In the TransactionNotificationCallback routine the minifilter driver acknowledges this notification in one of two ways:

  • The minifilter driver’s TransactionNotificationCallback routine performs any necessary processing (typically scanning the files) and returns STATUS_SUCCESS. (In this case, the minifilter driver does not call FltCommitFinalizeComplete.)

  • The minifilter driver’s TransactionNotificationCallback routine posts any necessary processing to a worker thread and returns STATUS_PENDING. After performing the processing asynchronously, the minifilter driver’s worker thread routine must call FltCommitFinalizeComplete to indicate that it has finished this processing. If the minifilter driver’s worker thread routine does not call FltCommitFinalizeComplete, certain system resources will be leaked.

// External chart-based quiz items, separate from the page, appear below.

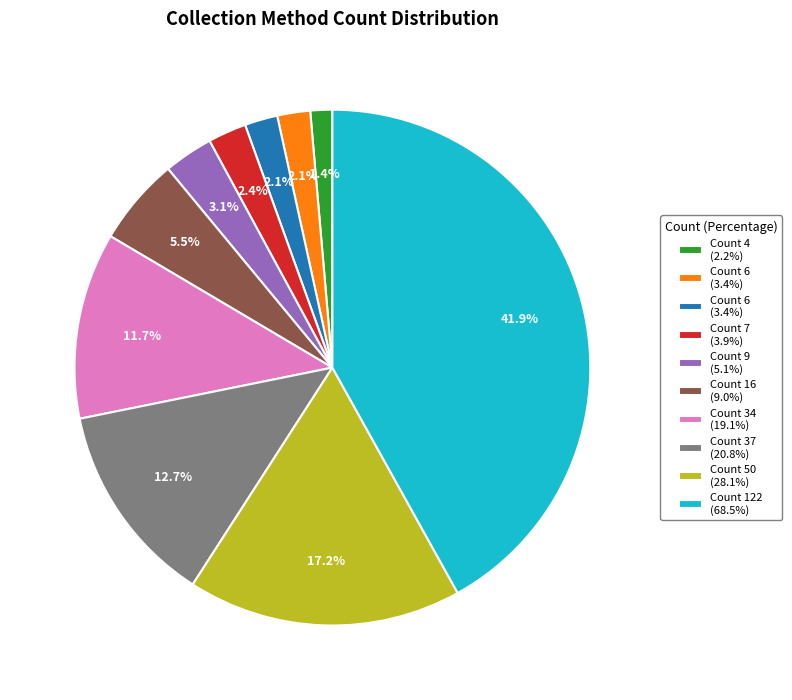

Does any single category account for the majority?

No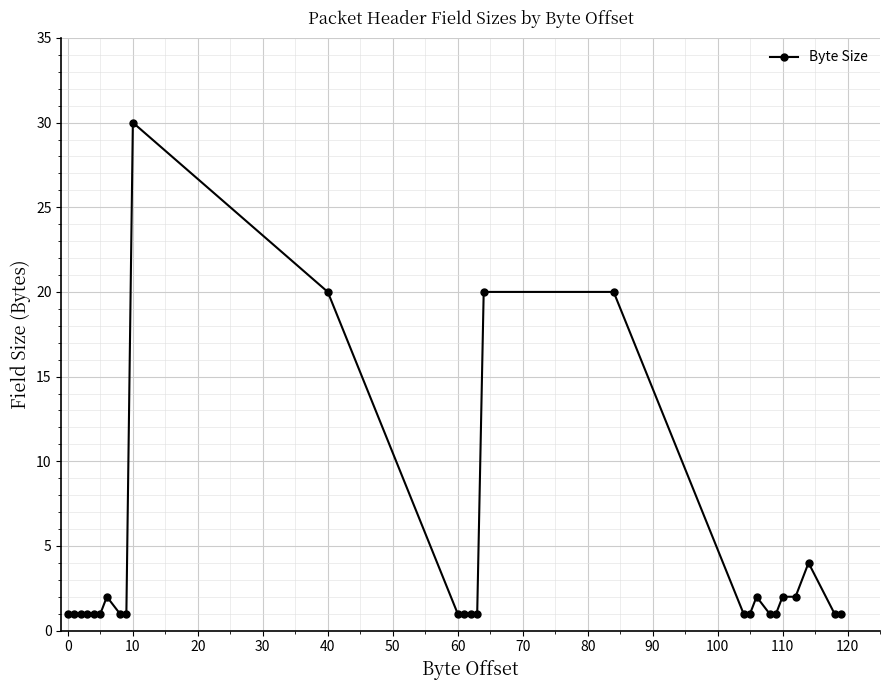

What is the average value?

4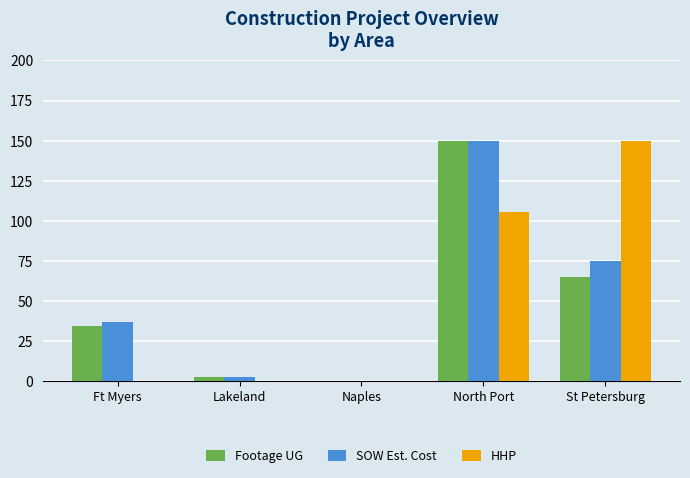

Does the chart contain stacked bars?

No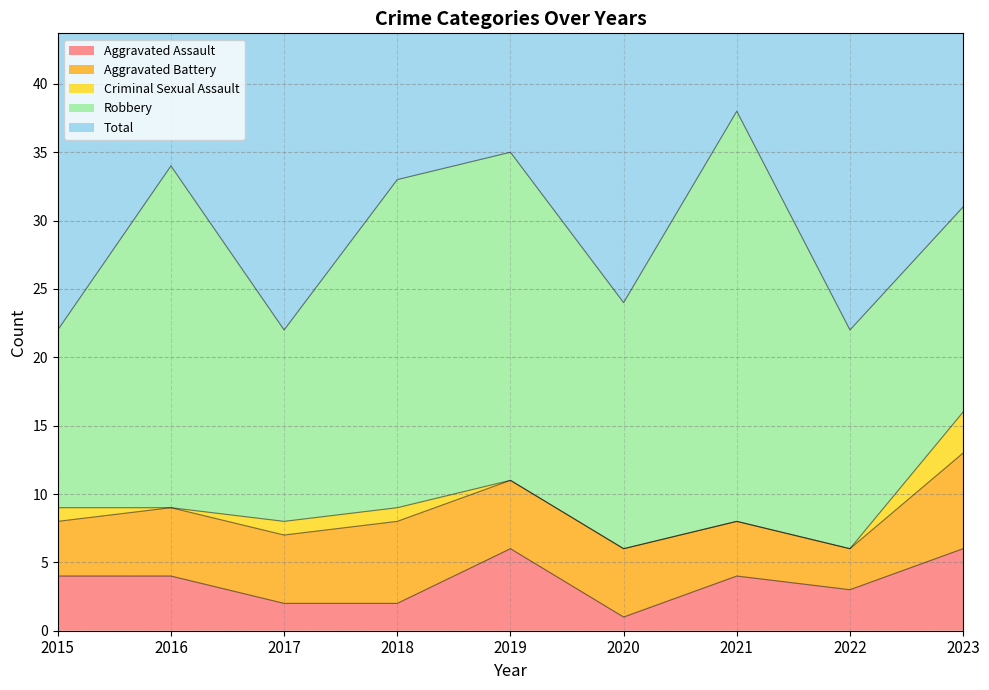

How many lines are shown in the chart?

5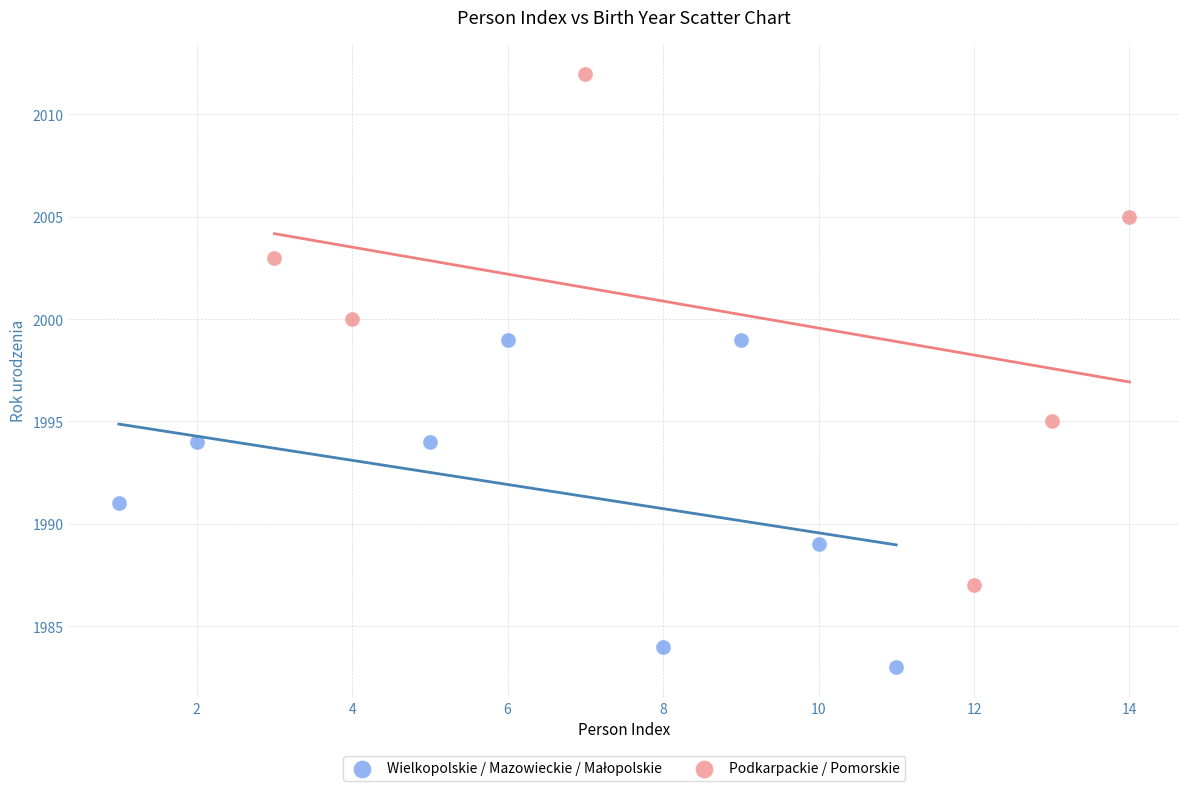

Which series contains the highest Y value?

Podkarpackie / Pomorskie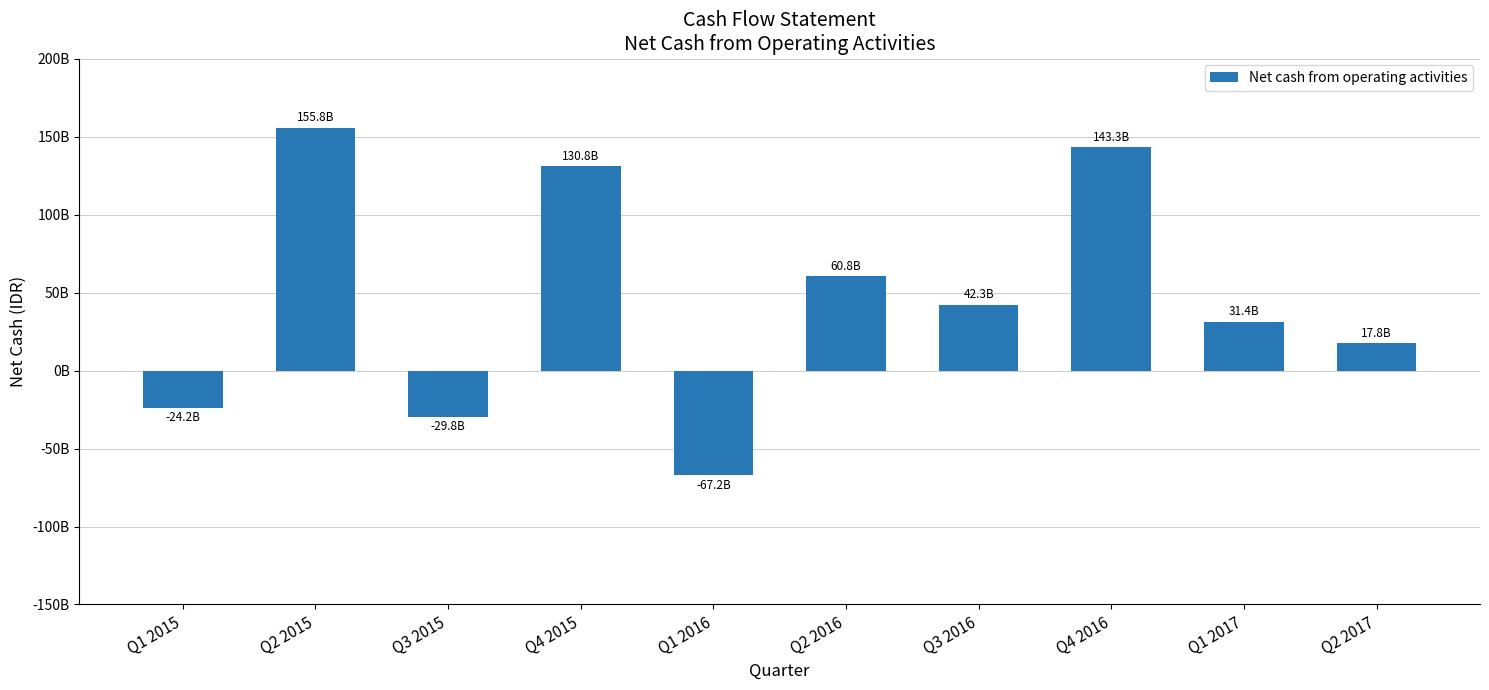

What is the value of the 9th bar from the left?

31382277622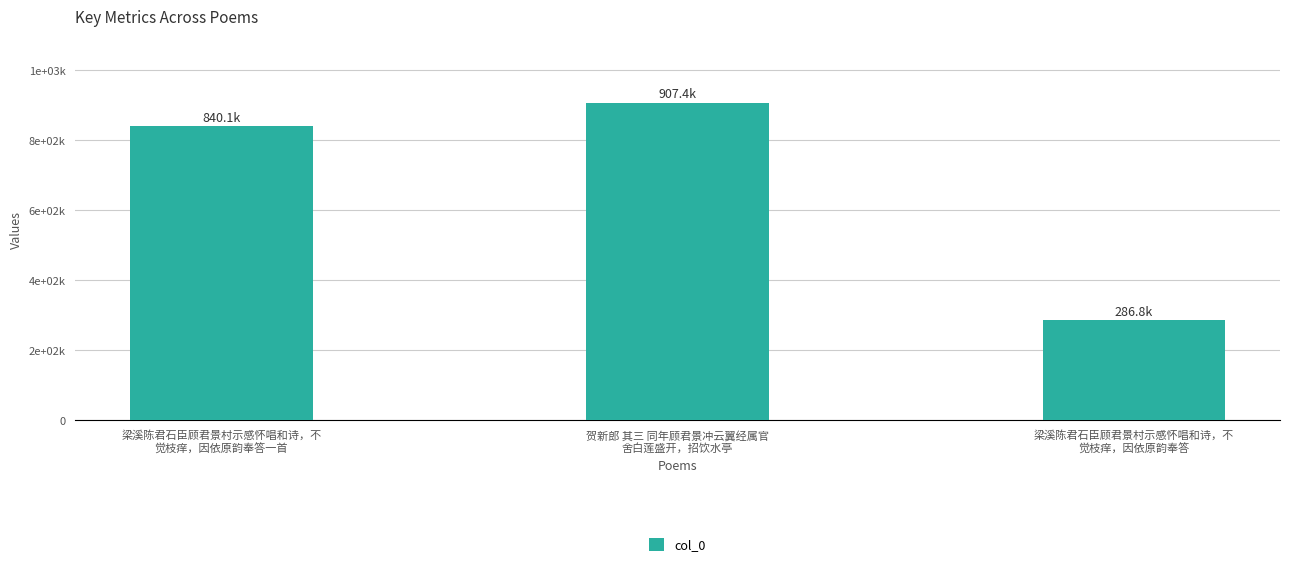

What is the value of the 2nd bar from the left?

907394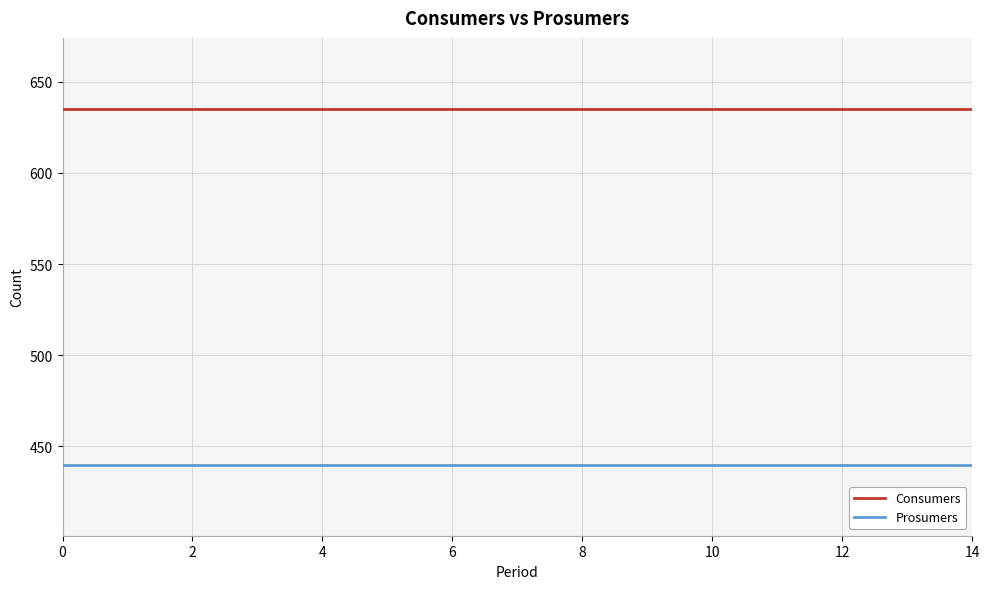

List the series in order of their overall mean, highest first.

Consumers, Prosumers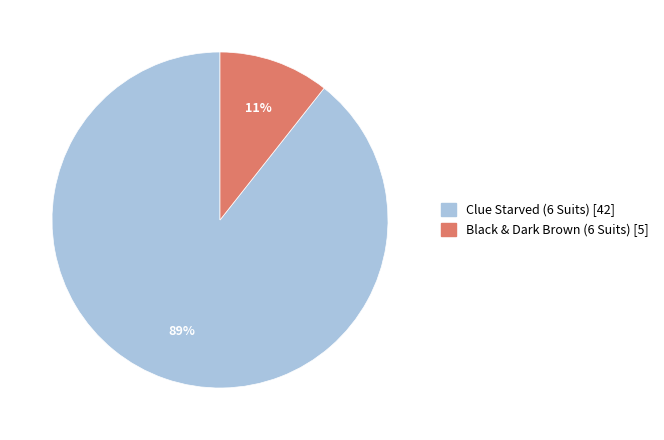

Is it true that Black & Dark Brown (6 Suits) is 11% of the pie?

True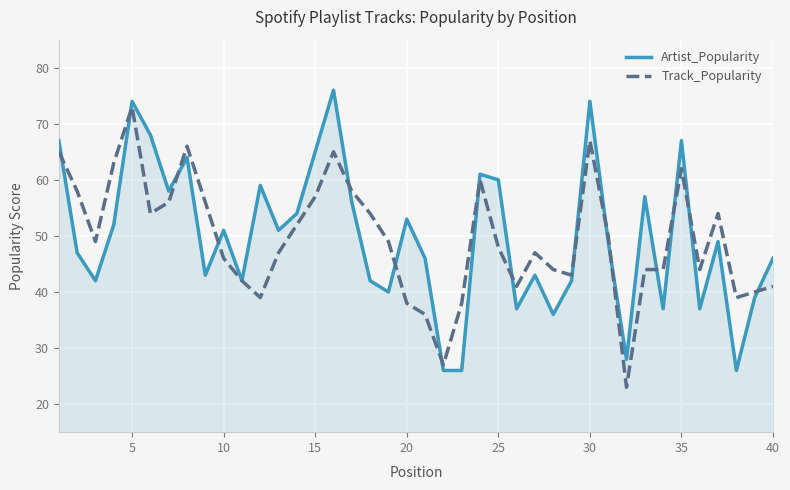

What is the minimum value for Artist_Popularity?

26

So there are a minimum of three code integration points in the minifilter which attract changes: the minifilter’s DriverEntry routine, the Post-Create routine and the TransactionNotificationCallback routine.

Conclusion

We have discussed the basic concepts of TxF and its advantages. We have also outlined a loophole in which malware written using TxF can go undetected by real-time anti-malware scanners, and we have proposed changes that can be made to the kernel-mode component (minifilter) of a real-time scanner so as to close that loophole.

Bibliography

[1] Microsoft Developer Network. Transactional NTFS (TxF). http://msdn.microsoft.com/en-us/library/bb968806(VS.85).aspx.

[2] Windows Driver Kit. FltXxx (Minifilter Driver) Routines. http://msdn.microsoft.com/en-us/library/aa488414.aspx.

[3] Olson, J. Enhance Your Apps With File System Transactions. MSDN Magazine, July 2007. http://msdn.microsoft.com/en-us/magazine/cc163388.aspx.

[4] Kulkarni, A. P.; Jagdale, P. D. The Darker Side Of TxF. AVAR 2009.